Integration scenarios and their key benefits
Based on the complexity of SAP ECC, S/4HANA landscapes, we recommend two possibilities for the integration of Outboard ERP Archiving as a holistic archiving solution that moves data between the SAP database and external storage. Both are regardless of the storage vendor (e.g. cloud-based, or on-premises data lakes) and according to usage or age of the data within a customer’s landscape.
The first option is a centralized architecture, where Outboard ERP Archiving is installed on an SAP system which is not subject of the archiving. The system’s so called “client systems”, which are subject of the archiving, communicate with Outboard ERP Archiving deployed on the central system via the ArchiveLink interface within an internal corporate network. A centralized architecture is recommended for organizations with complex SAP landscapes containing multiple SAP production systems. As you can see in the below infographic, one of the key pros of a centralized deployment, is the fact that the archive service is installed only on the central system. Archiving of the aged data or migration of the historical archive, however, is enabled from all connected clients.
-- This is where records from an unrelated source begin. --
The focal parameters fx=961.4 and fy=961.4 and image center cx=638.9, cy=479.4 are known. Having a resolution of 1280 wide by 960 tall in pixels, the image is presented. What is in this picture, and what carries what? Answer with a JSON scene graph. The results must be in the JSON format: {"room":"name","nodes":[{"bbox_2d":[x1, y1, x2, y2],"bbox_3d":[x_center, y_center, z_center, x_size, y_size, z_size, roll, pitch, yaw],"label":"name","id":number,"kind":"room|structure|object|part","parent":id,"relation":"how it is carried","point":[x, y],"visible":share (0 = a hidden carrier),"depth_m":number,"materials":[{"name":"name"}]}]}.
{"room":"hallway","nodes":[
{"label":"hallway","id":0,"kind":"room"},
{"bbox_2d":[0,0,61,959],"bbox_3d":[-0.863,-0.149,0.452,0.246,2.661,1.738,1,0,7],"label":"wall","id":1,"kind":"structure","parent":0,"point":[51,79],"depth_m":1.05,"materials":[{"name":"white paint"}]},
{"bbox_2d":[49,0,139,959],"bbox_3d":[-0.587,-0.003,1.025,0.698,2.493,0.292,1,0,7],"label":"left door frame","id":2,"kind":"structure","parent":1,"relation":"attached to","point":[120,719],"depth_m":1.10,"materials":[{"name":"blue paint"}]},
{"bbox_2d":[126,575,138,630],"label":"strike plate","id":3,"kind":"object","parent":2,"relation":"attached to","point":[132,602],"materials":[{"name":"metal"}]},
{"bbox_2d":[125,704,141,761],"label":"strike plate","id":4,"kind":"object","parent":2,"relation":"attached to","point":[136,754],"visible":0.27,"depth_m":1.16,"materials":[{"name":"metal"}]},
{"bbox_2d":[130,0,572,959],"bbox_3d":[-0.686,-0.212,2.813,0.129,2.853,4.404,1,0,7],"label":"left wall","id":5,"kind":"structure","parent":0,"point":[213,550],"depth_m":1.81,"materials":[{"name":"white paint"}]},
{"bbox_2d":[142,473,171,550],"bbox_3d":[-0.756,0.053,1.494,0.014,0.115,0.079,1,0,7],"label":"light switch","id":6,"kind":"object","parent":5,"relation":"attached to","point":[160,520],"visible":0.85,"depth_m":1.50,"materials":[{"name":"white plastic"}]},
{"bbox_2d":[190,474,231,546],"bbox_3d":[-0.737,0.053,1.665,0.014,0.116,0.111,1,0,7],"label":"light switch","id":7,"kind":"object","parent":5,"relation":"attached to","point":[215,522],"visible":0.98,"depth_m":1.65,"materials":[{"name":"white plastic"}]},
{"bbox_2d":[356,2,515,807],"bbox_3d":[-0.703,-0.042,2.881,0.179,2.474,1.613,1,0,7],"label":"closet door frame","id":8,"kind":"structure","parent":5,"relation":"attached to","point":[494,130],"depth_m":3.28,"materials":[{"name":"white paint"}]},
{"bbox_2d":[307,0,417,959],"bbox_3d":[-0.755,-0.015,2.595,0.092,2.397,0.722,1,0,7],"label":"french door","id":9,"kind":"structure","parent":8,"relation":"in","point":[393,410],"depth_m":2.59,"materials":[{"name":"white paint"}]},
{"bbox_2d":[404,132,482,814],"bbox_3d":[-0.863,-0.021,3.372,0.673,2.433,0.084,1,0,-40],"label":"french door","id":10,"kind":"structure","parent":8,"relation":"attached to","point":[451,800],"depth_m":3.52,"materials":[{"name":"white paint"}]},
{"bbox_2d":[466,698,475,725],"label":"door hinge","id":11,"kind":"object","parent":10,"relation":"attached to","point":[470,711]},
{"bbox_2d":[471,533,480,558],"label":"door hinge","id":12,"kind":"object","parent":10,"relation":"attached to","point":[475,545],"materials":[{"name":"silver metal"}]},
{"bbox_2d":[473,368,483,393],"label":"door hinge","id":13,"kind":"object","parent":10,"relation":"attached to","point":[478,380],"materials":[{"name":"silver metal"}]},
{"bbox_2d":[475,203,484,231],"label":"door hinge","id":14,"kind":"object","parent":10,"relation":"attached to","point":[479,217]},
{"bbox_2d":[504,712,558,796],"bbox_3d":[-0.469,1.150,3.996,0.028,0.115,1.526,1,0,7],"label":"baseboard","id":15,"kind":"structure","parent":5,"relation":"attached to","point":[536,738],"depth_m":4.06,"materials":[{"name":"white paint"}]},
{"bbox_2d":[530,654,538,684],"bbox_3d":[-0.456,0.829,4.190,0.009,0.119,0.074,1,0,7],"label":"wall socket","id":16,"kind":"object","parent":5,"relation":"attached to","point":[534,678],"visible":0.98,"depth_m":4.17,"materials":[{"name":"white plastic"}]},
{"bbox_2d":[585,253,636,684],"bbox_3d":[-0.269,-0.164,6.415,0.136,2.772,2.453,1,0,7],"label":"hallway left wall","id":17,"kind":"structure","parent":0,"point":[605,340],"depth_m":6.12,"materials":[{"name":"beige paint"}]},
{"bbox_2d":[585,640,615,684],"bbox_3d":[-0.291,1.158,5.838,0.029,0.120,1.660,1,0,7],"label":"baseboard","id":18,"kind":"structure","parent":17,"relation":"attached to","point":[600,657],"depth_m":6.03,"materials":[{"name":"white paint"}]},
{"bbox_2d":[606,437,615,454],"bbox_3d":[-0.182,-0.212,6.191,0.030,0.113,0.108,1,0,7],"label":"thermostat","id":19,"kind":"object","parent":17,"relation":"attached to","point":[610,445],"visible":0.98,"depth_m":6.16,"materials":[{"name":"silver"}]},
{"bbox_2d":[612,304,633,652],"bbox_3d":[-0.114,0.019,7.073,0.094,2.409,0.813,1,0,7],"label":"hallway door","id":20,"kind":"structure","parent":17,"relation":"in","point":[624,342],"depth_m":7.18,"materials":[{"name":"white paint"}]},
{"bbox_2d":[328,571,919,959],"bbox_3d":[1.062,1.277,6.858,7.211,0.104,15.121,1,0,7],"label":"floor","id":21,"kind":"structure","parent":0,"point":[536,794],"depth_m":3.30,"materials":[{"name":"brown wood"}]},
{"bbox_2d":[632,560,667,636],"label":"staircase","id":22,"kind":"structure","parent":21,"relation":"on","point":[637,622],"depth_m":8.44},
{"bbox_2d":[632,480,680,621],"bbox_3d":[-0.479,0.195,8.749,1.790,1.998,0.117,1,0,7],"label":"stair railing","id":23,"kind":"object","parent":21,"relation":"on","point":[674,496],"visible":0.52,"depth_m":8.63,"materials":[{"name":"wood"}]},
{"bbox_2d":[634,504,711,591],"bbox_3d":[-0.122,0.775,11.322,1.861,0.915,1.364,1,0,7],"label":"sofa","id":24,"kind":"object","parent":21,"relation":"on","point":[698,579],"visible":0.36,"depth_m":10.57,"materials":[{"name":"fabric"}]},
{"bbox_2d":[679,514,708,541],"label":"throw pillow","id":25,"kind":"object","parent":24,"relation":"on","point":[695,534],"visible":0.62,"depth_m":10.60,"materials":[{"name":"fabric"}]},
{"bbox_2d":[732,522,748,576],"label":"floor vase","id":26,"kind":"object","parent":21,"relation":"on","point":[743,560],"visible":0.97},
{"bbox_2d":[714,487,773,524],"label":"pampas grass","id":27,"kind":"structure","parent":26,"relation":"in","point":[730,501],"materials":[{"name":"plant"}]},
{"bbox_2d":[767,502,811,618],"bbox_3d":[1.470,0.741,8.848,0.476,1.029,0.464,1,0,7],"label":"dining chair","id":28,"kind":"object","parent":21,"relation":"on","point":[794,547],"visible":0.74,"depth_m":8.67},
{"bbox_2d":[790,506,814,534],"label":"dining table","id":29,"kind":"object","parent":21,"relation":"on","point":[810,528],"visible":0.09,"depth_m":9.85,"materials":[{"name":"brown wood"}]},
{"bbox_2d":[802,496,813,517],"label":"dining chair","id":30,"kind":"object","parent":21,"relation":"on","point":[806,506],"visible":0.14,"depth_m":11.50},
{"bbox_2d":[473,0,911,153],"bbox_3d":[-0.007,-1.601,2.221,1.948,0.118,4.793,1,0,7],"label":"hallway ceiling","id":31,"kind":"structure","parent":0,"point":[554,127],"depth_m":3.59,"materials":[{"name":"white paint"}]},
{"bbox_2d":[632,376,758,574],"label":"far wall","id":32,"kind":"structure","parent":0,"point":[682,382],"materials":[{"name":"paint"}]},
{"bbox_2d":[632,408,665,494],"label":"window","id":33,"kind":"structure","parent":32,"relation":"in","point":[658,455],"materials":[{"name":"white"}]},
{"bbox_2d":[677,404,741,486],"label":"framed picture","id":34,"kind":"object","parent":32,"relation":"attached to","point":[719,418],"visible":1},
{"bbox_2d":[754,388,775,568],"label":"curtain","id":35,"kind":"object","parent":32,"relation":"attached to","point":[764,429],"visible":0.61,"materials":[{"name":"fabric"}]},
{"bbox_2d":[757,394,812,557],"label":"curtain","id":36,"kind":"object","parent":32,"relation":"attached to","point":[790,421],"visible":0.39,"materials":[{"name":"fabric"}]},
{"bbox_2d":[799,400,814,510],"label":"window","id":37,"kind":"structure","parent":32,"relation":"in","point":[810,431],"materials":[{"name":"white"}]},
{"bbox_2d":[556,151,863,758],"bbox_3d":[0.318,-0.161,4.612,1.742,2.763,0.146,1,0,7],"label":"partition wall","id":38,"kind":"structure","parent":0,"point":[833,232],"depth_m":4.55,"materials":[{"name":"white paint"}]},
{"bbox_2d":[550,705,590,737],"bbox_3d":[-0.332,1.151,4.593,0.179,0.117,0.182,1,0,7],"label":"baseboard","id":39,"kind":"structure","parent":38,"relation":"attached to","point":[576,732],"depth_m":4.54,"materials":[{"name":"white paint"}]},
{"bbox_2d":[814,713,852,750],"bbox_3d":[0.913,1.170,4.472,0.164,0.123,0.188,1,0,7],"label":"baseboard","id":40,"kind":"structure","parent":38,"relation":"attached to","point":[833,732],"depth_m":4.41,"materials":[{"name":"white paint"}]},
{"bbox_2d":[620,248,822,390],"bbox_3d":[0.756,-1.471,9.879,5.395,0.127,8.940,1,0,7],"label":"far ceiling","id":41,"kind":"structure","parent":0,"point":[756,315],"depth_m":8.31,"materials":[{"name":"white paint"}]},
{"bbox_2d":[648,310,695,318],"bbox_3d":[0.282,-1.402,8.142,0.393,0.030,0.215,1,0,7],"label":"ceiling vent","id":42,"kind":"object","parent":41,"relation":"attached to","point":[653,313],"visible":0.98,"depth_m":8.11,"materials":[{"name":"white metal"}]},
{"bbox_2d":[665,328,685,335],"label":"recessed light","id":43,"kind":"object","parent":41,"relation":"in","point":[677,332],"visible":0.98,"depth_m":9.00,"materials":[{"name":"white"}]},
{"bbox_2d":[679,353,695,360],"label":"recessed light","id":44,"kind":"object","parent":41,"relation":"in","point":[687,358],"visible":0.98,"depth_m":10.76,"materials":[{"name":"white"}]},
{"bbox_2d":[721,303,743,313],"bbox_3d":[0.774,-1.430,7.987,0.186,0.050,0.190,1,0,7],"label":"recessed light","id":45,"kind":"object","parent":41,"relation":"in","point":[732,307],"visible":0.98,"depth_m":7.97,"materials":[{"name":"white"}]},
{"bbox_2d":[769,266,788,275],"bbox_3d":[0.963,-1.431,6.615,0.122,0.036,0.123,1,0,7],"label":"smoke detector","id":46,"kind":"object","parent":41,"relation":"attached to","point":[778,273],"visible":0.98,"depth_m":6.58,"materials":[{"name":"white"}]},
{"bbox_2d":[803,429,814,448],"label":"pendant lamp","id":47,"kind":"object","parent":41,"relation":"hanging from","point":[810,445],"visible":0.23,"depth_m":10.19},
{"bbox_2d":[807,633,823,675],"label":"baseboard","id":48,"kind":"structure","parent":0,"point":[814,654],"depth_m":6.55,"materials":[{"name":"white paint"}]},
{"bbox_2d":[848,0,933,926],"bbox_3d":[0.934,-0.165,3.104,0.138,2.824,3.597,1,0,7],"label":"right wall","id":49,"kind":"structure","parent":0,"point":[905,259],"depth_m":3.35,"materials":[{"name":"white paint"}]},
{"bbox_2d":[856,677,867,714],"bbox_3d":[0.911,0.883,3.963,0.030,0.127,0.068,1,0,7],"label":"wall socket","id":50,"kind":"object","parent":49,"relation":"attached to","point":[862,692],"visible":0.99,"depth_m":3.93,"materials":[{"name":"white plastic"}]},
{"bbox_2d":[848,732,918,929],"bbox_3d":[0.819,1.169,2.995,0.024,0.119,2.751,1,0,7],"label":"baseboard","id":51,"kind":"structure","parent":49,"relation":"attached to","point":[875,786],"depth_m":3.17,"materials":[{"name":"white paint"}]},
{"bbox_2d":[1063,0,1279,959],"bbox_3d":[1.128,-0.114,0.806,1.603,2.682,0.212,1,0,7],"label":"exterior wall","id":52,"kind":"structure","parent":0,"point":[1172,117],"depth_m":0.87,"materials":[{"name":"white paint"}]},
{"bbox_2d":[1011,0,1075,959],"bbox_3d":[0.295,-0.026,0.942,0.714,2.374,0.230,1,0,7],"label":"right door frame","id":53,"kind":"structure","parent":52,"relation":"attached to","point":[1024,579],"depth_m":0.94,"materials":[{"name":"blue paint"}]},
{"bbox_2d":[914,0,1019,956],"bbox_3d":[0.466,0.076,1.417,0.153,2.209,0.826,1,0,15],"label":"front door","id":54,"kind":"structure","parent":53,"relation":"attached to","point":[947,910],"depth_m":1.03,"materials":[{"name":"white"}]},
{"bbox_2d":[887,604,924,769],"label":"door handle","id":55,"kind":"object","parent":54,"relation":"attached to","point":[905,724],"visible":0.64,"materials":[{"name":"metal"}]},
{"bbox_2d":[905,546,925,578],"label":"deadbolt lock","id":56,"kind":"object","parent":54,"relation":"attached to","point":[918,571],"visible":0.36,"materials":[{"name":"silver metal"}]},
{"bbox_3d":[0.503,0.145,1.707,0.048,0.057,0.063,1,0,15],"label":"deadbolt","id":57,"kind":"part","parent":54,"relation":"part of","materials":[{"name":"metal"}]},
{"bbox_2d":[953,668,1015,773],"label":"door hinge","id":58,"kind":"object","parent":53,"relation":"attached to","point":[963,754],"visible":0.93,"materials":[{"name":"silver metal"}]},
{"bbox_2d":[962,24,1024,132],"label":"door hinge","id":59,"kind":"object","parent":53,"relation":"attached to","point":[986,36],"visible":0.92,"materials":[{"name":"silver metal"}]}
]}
The second integration type is a decentralized architecture, where Outboard ERP Archiving is installed on each client system. This second type of deployment is recommended for organizations with only one production system line. The biggest advantage here, is having the archiving client and archiving service on the one SAP system, which mitigates any potential bottleneck in the network connection between the central system and the client. An additional dedicated SAP system for hosting Outboard ERP Archiving is not necessary.
A security concept matters
Security of the archived data and the communication interfaces is crucial nowadays, especially when connecting with cloud data lakes. Both centralized and decentralized architectures are built on secure communication between archiving client and archiving service, enabled by the ArchiveLink Signature concept and Secure Network Communication (SNC). Since the outbound communication or communication towards storage media is often outside of the internal corporate network, it must always be protected. The secure communication between Outboard DataTiering and cloud solution is achieved by using a secure protocol e.g., HTTPS, TCP/IP with SSL, Secured NFS, depending on the API used by the storage connector and platform specific authentication/authorization concept, e.g., Kerberos, Shared Access Signature (SAS) Token, Active Director together with user permission management
OutBoard ERP Archiving is the only available solution that enables secured storing of archive data in the cloud data lake and makes it available for further data analytics.